On 25 Aug, 17:37, Matjaz Bezovnik <mbezov... at freenet.si> wrote:

> Scott, thank you very much for the snippet.
>
> It is exactly what I looked for; simple to read and obvious as to what
> it does even a month later to a non-pythonist!

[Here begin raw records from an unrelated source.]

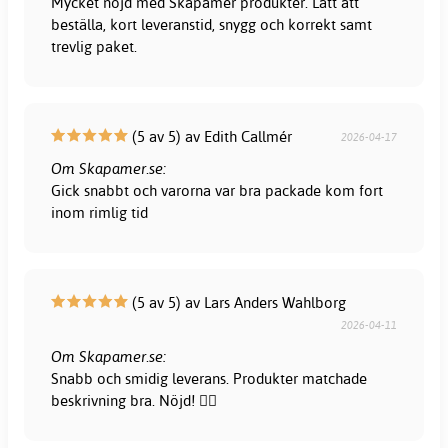
Mycket nöjd med Skapamer produkter. Lätt att
beställa, kort leveranstid, snygg och korrekt samt
trevlig paket.
(5 av 5) av Edith Callmér
2026-04-17
Om Skapamer.se:
Gick snabbt och varorna var bra packade kom fort
inom rimlig tid
(5 av 5) av Lars Anders Wahlborg
2026-04-11
Om Skapamer.se:
Snabb och smidig leverans. Produkter matchade
beskrivning bra. Nöjd! 👍🏻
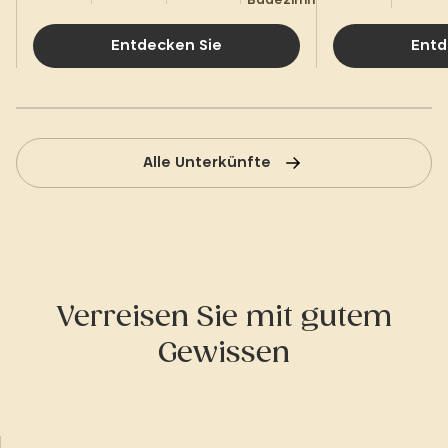
Entdecken Sie
Entd
Alle Unterkünfte
Verreisen Sie mit gutem
Gewissen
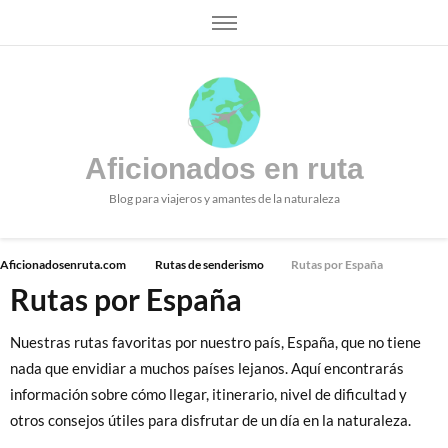
Aficionados en ruta
Blog para viajeros y amantes de la naturaleza
Aficionadosenruta.com
Rutas de senderismo
Rutas por España
Rutas por España
Nuestras rutas favoritas por nuestro país, España, que no tiene
nada que envidiar a muchos países lejanos. Aquí encontrarás
información sobre cómo llegar, itinerario, nivel de dificultad y
otros consejos útiles para disfrutar de un día en la naturaleza.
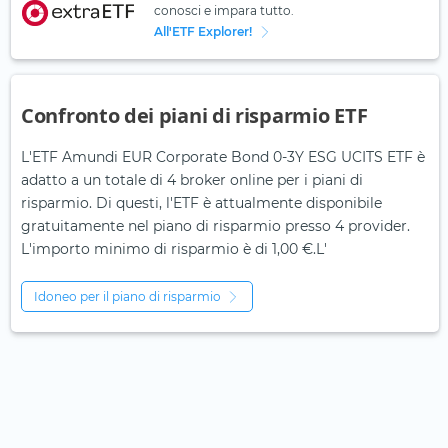
conosci e impara tutto.
All'ETF Explorer!
Confronto dei piani di risparmio ETF
L'ETF Amundi EUR Corporate Bond 0-3Y ESG UCITS ETF è
adatto a un totale di 4 broker online per i piani di
risparmio. Di questi, l'ETF è attualmente disponibile
gratuitamente nel piano di risparmio presso 4 provider.
L'importo minimo di risparmio è di 1,00 €.L'
Idoneo per il piano di risparmio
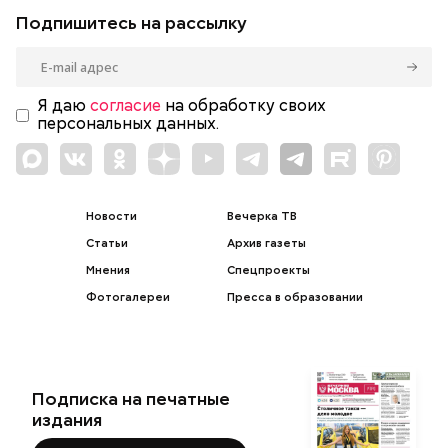
Подпишитесь на рассылку
Я даю
согласие
на обработку своих
персональных данных.
Новости
Вечерка ТВ
Статьи
Архив газеты
Мнения
Спецпроекты
Фотогалереи
Пресса в образовании
Подписка на печатные
издания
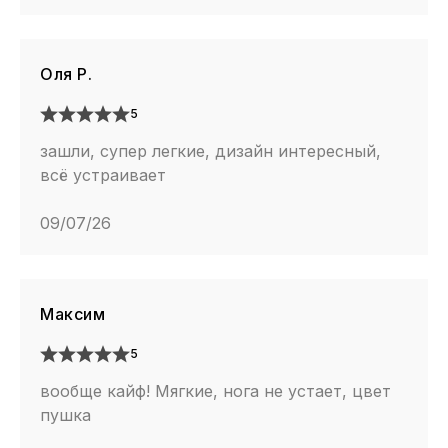
Оля Р.
5
зашли, супер легкие, дизайн интересный,
всё устраивает
09/07/26
Максим
5
вообще кайф! Мягкие, нога не устает, цвет
пушка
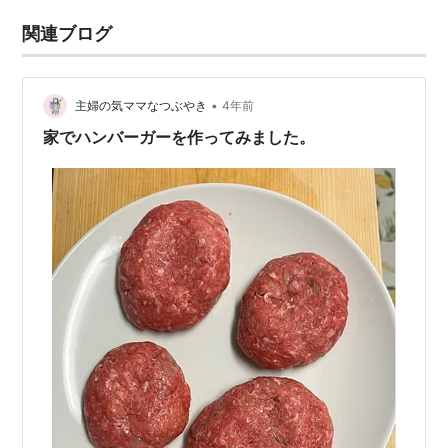
関連ブログ
•
主婦の気ママなつぶやき
4年前
家でハンバーガーを作ってみました。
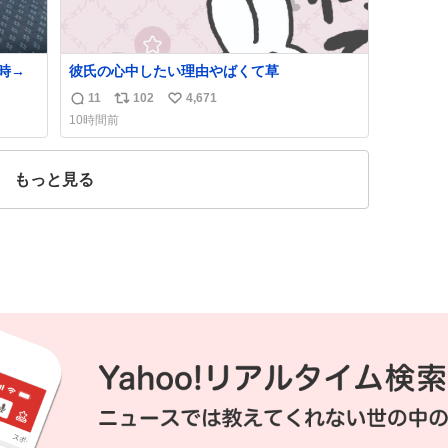
かけた時→
彼氏の心中したい理由やばくて草
11
102
4,671
返
リ
い
10時間前
信
ポ
い
数
ス
ね
ト
数
もっと見る
数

Since you were talking about matrices, observe that numpy has a matrix
subclass of ndarray, which e.g. changes the meaning of the * operator
mean indicate matrix multiplication. Thus,

>>> import numpy as np
>>> np.eye(4)
array([[ 1.,  0.,  0.,  0.],
       [ 0.,  1.,  0.,  0.],
       [ 0.,  0.,  1.,  0.],
       [ 0.,  0.,  0.,  1.]])
>>> np.matrix(np.eye(4))
matrix([[ 1.,  0.,  0.,  0.],
        [ 0.,  1.,  0.,  0.],
        [ 0.,  0.,  1.,  0.],
        [ 0.,  0.,  0.,  1.]])

>>> a = np.ones((4,4))
>>> a*a
array([[ 1.,  1.,  1.,  1.],
       [ 1.,  1.,  1.,  1.],
       [ 1.,  1.,  1.,  1.],
       [ 1.,  1.,  1.,  1.]])
>>> b = np.matrix(a)
>>> b*b
matrix([[ 4.,  4.,  4.,  4.],
        [ 4.,  4.,  4.,  4.],
        [ 4.,  4.,  4.,  4.],
        [ 4.,  4.,  4.,  4.]])
>>> b**2
matrix([[ 4.,  4.,  4.,  4.],
        [ 4.,  4.,  4.,  4.],
        [ 4.,  4.,  4.,  4.],
        [ 4.,  4.,  4.,  4.]])
>>> b**4
matrix([[ 64.,  64.,  64.,  64.],
        [ 64.,  64.,  64.,  64.],
        [ 64.,  64.,  64.,  64.],
        [ 64.,  64.,  64.,  64.]])

In Matlab, you use .* vs. * and .^ vs. ^ to obtain the same effect. In
NumPy we use different classes for arrays and matrices.